8. The computer-implemented method of claim 1, wherein the duplicate address detection proxy is included within a digital subscriber line access multiplexer.
9. The computer-implemented method of claim 1, wherein the duplicate address detection proxy is included within an edge device.
10. A duplicate address detection proxy system, comprising:
- a network interface operable to receive a node solicitation message, the node solicitation message comprising a tentative address associated with a requesting node;
- a duplicate address identification module operable to determine whether the tentative address is already assigned to a second node; and
- wherein if the tentative address is already assigned to a second node, the network interface is operable to transmit a node advertisement message that is only received by the requesting node.
11. The system of claim 10, wherein the duplicate address identification module is operable to check an address registry to determine whether the address is already assigned to a second node.
12. The system of claim 10, wherein the duplicate address identification module is operable to forward the node solicitation message over a plurality of links, and receive a node advertisement message from a second node coupled to one of the plurality of links.

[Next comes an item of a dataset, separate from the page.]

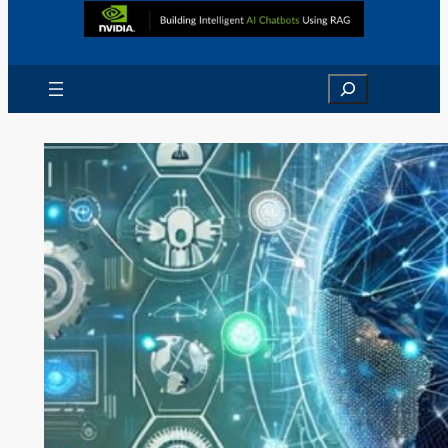
Search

13. The system of claim 10, wherein the node advertisement message comprises a unicast message to the requesting node.
14. The system of claim 10, wherein the node advertisement message comprises an encrypted node advertisement message, encrypted such that only the requesting node can decode the message.
15. The system of claim 14, wherein the node advertisement message is encrypted using a baseline privacy interface plus encryption.
16. The system of claim 10, wherein the system is included within a cable modem termination system.
17. The system of claim 10, wherein the system is included within a digital subscriber line access multiplexer.
18. The system of claim 10, wherein the system is included within an edge device.